INSTRUCTIONS TO FOLLOW → Repeat all the data that appears below, keeping it exact.
──────────
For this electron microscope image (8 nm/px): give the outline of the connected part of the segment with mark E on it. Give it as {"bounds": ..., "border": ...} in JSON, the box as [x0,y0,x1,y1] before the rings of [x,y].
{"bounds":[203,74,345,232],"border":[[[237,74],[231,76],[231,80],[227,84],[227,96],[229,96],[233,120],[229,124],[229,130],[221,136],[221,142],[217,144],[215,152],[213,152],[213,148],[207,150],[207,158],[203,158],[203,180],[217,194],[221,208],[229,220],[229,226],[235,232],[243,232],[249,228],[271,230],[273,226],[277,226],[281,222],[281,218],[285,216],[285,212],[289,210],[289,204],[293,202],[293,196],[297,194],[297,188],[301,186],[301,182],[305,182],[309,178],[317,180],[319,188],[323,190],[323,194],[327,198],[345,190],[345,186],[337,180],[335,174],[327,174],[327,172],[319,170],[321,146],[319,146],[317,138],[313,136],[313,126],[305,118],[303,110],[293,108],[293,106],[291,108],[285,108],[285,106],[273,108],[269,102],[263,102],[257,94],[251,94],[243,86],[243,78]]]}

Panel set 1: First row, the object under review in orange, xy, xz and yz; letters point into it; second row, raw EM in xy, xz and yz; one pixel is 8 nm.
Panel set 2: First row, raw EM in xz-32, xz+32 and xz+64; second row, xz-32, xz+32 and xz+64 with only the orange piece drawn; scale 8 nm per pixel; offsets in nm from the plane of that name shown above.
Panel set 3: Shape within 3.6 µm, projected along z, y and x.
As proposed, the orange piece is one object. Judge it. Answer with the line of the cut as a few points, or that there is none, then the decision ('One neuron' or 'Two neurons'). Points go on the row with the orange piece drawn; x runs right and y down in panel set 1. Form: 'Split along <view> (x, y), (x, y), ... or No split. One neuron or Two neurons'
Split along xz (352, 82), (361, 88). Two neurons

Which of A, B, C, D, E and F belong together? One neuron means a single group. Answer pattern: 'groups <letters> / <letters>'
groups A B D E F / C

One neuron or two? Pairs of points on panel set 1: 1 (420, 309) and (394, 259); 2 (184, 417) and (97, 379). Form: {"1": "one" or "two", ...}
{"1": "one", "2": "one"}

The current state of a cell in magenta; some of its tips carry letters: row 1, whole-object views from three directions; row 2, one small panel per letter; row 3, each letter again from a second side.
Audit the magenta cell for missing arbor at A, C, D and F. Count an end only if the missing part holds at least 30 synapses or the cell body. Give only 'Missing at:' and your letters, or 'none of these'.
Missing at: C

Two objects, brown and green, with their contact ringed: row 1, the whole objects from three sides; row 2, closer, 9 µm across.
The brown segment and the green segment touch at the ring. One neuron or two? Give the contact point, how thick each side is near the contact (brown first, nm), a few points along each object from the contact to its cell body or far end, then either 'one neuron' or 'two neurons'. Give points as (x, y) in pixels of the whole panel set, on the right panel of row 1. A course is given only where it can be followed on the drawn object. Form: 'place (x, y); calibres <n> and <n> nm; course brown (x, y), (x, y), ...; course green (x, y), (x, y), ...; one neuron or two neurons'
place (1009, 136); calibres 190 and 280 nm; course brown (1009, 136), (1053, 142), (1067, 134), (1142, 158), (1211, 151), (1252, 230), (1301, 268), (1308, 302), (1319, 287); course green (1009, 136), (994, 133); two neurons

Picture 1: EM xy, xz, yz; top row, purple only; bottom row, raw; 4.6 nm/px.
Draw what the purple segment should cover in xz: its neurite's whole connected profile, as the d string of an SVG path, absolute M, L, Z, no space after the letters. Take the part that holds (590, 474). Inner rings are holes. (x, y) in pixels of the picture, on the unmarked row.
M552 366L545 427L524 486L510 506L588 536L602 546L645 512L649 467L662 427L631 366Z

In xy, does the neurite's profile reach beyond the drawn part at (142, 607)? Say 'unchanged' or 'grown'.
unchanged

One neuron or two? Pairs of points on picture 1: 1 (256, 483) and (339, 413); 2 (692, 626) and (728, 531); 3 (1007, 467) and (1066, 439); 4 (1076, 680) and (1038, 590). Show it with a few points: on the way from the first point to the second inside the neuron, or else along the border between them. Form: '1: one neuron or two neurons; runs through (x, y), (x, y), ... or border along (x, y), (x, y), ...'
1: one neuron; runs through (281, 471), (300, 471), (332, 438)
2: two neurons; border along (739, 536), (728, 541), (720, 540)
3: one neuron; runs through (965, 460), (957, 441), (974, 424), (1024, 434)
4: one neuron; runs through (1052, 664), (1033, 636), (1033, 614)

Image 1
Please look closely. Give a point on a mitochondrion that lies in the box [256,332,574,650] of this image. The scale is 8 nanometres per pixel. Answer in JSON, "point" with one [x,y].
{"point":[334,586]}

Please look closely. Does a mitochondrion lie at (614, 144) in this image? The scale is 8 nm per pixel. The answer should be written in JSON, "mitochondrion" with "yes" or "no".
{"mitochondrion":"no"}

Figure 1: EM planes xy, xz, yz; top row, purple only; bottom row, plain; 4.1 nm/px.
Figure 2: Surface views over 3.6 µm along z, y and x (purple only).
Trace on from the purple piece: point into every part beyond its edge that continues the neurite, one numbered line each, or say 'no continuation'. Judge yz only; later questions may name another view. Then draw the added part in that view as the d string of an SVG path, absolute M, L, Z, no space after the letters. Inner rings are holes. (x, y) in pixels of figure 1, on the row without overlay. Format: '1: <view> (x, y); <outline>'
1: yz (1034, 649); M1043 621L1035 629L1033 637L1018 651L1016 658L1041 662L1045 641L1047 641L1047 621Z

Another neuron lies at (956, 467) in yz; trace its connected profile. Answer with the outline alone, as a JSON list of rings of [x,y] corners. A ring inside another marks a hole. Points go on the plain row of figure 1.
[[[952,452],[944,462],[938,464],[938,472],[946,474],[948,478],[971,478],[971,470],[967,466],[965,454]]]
──────────
SOLUTION FOR THIS PROBLEM →
For this electron microscope image (8 nm/px): give the outline of the connected part of the segment with mark E on it. Give it as {"bounds": ..., "border": ...} in JSON, the box as [x0,y0,x1,y1] before the rings of [x,y].
{"bounds":[203,74,345,232],"border":[[[237,74],[231,76],[231,80],[227,84],[227,96],[229,96],[233,120],[229,124],[229,130],[221,136],[221,142],[217,144],[215,152],[213,152],[213,148],[207,150],[207,158],[203,158],[203,180],[217,194],[221,208],[229,220],[229,226],[235,232],[243,232],[249,228],[271,230],[273,226],[277,226],[281,222],[281,218],[285,216],[285,212],[289,210],[289,204],[293,202],[293,196],[297,194],[297,188],[301,186],[301,182],[305,182],[309,178],[317,180],[319,188],[323,190],[323,194],[327,198],[345,190],[345,186],[337,180],[335,174],[327,174],[327,172],[319,170],[321,146],[319,146],[317,138],[313,136],[313,126],[305,118],[303,110],[293,108],[293,106],[291,108],[285,108],[285,106],[273,108],[269,102],[263,102],[257,94],[251,94],[243,86],[243,78]]]}

Panel set 1: First row, the object under review in orange, xy, xz and yz; letters point into it; second row, raw EM in xy, xz and yz; one pixel is 8 nm.
Panel set 2: First row, raw EM in xz-32, xz+32 and xz+64; second row, xz-32, xz+32 and xz+64 with only the orange piece drawn; scale 8 nm per pixel; offsets in nm from the plane of that name shown above.
Panel set 3: Shape within 3.6 µm, projected along z, y and x.
As proposed, the orange piece is one object. Judge it. Answer with the line of the cut as a few points, or that there is none, then the decision ('One neuron' or 'Two neurons'). Points go on the row with the orange piece drawn; x runs right and y down in panel set 1. Form: 'Split along <view> (x, y), (x, y), ... or No split. One neuron or Two neurons'
Split along xz (352, 82), (361, 88). Two neurons

Which of A, B, C, D, E and F belong together? One neuron means a single group. Answer pattern: 'groups <letters> / <letters>'
groups A B D E F / C

One neuron or two? Pairs of points on panel set 1: 1 (420, 309) and (394, 259); 2 (184, 417) and (97, 379). Form: {"1": "one" or "two", ...}
{"1": "one", "2": "one"}

The current state of a cell in magenta; some of its tips carry letters: row 1, whole-object views from three directions; row 2, one small panel per letter; row 3, each letter again from a second side.
Audit the magenta cell for missing arbor at A, C, D and F. Count an end only if the missing part holds at least 30 synapses or the cell body. Give only 'Missing at:' and your letters, or 'none of these'.
Missing at: C

Two objects, brown and green, with their contact ringed: row 1, the whole objects from three sides; row 2, closer, 9 µm across.
The brown segment and the green segment touch at the ring. One neuron or two? Give the contact point, how thick each side is near the contact (brown first, nm), a few points along each object from the contact to its cell body or far end, then either 'one neuron' or 'two neurons'. Give points as (x, y) in pixels of the whole panel set, on the right panel of row 1. A course is given only where it can be followed on the drawn object. Form: 'place (x, y); calibres <n> and <n> nm; course brown (x, y), (x, y), ...; course green (x, y), (x, y), ...; one neuron or two neurons'
place (1009, 136); calibres 190 and 280 nm; course brown (1009, 136), (1053, 142), (1067, 134), (1142, 158), (1211, 151), (1252, 230), (1301, 268), (1308, 302), (1319, 287); course green (1009, 136), (994, 133); two neurons

Picture 1: EM xy, xz, yz; top row, purple only; bottom row, raw; 4.6 nm/px.
Draw what the purple segment should cover in xz: its neurite's whole connected profile, as the d string of an SVG path, absolute M, L, Z, no space after the letters. Take the part that holds (590, 474). Inner rings are holes. (x, y) in pixels of the picture, on the unmarked row.
M552 366L545 427L524 486L510 506L588 536L602 546L645 512L649 467L662 427L631 366Z

In xy, does the neurite's profile reach beyond the drawn part at (142, 607)? Say 'unchanged' or 'grown'.
unchanged

One neuron or two? Pairs of points on picture 1: 1 (256, 483) and (339, 413); 2 (692, 626) and (728, 531); 3 (1007, 467) and (1066, 439); 4 (1076, 680) and (1038, 590). Show it with a few points: on the way from the first point to the second inside the neuron, or else along the border between them. Form: '1: one neuron or two neurons; runs through (x, y), (x, y), ... or border along (x, y), (x, y), ...'
1: one neuron; runs through (281, 471), (300, 471), (332, 438)
2: two neurons; border along (739, 536), (728, 541), (720, 540)
3: one neuron; runs through (965, 460), (957, 441), (974, 424), (1024, 434)
4: one neuron; runs through (1052, 664), (1033, 636), (1033, 614)

Image 1
Please look closely. Give a point on a mitochondrion that lies in the box [256,332,574,650] of this image. The scale is 8 nanometres per pixel. Answer in JSON, "point" with one [x,y].
{"point":[334,586]}

Please look closely. Does a mitochondrion lie at (614, 144) in this image? The scale is 8 nm per pixel. The answer should be written in JSON, "mitochondrion" with "yes" or "no".
{"mitochondrion":"no"}

Figure 1: EM planes xy, xz, yz; top row, purple only; bottom row, plain; 4.1 nm/px.
Figure 2: Surface views over 3.6 µm along z, y and x (purple only).
Trace on from the purple piece: point into every part beyond its edge that continues the neurite, one numbered line each, or say 'no continuation'. Judge yz only; later questions may name another view. Then draw the added part in that view as the d string of an SVG path, absolute M, L, Z, no space after the letters. Inner rings are holes. (x, y) in pixels of figure 1, on the row without overlay. Format: '1: <view> (x, y); <outline>'
1: yz (1034, 649); M1043 621L1035 629L1033 637L1018 651L1016 658L1041 662L1045 641L1047 641L1047 621Z

Another neuron lies at (956, 467) in yz; trace its connected profile. Answer with the outline alone, as a JSON list of rings of [x,y] corners. A ring inside another marks a hole. Points go on the plain row of figure 1.
[[[952,452],[944,462],[938,464],[938,472],[946,474],[948,478],[971,478],[971,470],[967,466],[965,454]]]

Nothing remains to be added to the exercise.